Jars for the job are the same jars as for the classloader EXCEPT the hadoopDependencyCoordinates, which are not
used in the job jars.
The URLs in the resultant classloader are loaded in this priority:
1. Non-Druid jars (see
#IS_DRUID_URL) found in the ClassLoader for HadoopIndexTask.class. This will
probably be the ApplicationClassLoader
2. Hadoop jars found in the hadoop dependency coordinates directory, loaded in the order they are specified in
3. Druid jars (see
#IS_DRUID_URL) found in the ClassLoader for HadoopIndexTask.class
4. Extension URLs maintaining the order specified in the extensions list in the extensions config
At one point I tried making each one of these steps a URLClassLoader, but it is not easy to make a properly
#IS_DRUID_URL that captures all things which reference druid classes. This lead to a case where
the class loader isolation worked great for stock druid, but failed in many common use cases including extension
jars on the classpath which were not listed in the extensions list.

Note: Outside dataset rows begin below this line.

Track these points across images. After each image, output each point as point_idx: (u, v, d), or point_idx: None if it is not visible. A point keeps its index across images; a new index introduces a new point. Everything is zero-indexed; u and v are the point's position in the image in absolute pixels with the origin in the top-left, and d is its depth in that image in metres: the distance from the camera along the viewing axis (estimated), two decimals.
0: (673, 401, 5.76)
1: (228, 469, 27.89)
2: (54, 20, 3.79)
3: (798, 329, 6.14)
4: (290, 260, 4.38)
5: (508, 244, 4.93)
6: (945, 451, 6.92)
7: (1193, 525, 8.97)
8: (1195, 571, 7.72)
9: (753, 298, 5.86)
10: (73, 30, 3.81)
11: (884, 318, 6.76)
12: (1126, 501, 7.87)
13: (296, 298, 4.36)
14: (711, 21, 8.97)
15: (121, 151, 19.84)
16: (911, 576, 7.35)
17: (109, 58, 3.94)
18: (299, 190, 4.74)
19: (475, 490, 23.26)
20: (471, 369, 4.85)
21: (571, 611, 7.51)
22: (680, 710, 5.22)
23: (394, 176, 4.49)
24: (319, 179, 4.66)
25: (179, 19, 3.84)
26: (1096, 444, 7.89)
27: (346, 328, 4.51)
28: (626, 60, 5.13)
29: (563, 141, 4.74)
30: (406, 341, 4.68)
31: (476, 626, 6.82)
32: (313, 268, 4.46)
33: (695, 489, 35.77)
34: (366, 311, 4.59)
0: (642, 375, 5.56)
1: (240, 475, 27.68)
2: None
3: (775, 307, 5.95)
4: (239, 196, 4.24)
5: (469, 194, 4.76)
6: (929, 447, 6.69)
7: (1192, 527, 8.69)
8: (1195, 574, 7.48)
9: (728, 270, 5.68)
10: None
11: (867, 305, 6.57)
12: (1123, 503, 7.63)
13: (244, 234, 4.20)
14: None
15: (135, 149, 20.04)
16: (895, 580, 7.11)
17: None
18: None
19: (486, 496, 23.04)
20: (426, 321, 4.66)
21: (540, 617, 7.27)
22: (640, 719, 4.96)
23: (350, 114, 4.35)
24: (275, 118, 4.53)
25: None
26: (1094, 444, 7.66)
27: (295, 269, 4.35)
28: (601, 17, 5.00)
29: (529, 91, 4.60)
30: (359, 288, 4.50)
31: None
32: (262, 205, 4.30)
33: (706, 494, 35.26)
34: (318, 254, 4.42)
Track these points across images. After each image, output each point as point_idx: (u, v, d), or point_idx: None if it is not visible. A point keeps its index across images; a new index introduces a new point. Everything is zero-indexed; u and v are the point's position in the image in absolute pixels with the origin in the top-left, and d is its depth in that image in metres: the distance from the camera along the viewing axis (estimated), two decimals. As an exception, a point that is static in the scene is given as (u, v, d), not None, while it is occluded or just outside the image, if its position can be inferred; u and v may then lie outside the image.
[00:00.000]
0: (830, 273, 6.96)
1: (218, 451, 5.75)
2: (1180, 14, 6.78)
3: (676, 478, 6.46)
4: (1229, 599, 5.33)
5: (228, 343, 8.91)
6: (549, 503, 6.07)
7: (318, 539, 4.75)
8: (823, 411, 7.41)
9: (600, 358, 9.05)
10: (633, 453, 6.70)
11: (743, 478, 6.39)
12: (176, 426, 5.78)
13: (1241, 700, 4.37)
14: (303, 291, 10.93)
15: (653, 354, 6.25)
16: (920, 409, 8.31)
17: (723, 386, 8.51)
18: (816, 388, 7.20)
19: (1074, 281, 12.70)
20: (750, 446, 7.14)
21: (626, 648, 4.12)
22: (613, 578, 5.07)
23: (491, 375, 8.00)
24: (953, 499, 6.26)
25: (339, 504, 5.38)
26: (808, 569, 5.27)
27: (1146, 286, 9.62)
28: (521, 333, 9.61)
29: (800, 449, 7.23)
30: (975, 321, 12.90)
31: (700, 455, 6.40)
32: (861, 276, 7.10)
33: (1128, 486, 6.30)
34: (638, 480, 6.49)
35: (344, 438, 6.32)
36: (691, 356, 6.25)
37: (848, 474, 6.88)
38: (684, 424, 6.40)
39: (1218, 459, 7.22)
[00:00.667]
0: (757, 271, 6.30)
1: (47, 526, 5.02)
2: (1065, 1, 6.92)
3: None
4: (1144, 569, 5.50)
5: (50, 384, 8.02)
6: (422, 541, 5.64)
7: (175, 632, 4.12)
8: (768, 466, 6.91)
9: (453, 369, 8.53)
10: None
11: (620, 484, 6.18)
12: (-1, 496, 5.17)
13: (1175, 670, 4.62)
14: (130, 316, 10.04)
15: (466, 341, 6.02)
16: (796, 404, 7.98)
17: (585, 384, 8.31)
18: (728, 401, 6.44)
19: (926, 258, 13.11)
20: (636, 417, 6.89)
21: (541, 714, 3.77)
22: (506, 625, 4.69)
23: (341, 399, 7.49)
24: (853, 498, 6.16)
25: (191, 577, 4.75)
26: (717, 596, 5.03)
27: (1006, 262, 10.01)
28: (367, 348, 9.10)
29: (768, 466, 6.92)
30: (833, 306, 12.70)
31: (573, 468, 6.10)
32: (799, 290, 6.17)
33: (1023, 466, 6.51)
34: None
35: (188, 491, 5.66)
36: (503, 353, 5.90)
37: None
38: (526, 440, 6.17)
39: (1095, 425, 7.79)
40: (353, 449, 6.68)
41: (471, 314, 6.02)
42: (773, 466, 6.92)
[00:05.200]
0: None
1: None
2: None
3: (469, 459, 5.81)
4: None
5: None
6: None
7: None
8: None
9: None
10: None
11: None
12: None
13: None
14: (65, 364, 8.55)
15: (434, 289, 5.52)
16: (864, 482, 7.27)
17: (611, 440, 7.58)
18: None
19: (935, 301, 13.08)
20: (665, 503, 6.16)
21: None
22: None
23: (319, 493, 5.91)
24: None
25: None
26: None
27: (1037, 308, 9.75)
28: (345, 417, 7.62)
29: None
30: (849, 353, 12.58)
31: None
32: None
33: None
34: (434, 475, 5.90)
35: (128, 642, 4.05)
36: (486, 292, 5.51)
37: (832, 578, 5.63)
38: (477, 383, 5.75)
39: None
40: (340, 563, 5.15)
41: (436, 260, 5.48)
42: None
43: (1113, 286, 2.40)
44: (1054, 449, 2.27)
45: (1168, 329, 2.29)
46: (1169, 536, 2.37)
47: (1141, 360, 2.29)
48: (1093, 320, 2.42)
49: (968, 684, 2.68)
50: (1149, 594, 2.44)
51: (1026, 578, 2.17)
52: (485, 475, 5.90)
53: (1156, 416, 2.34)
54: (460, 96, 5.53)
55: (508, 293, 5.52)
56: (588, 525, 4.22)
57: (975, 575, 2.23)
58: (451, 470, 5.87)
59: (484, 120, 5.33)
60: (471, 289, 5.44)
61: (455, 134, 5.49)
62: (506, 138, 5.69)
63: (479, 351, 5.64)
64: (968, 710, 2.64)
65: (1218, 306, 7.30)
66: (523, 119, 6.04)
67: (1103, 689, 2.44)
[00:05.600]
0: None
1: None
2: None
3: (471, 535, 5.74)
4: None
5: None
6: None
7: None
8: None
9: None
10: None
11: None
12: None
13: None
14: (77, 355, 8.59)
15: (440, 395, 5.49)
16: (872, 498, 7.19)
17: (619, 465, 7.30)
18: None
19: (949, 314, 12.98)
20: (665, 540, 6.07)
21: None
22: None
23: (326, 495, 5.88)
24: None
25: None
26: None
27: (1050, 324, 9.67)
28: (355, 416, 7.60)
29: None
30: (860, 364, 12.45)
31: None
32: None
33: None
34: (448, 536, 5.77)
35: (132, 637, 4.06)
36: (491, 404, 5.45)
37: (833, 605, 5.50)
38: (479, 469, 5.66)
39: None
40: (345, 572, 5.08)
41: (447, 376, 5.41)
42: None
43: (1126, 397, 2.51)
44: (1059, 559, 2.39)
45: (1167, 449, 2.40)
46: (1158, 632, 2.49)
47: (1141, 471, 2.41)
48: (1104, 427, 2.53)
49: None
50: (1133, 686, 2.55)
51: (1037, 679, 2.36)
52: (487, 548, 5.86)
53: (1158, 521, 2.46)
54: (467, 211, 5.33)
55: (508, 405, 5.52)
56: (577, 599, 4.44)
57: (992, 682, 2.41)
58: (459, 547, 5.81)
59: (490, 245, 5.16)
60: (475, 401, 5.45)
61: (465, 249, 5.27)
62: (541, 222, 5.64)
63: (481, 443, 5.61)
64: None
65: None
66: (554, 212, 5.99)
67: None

As such, the current approach is to make a list of URLs for a URLClassLoader based on the priority above, and use
THAT ClassLoader with a null parent as the isolated loader for running hadoop or hadoop-like driver tasks.
Such an approach combined with reasonable exclusions in org.apache.druid.cli.PullDependencies#exclusions tries to maintain
sanity in a ClassLoader where all jars (which are isolated by extension ClassLoaders in the Druid framework) are
jumbled together into one ClassLoader for Hadoop and Hadoop-like tasks (Spark for example).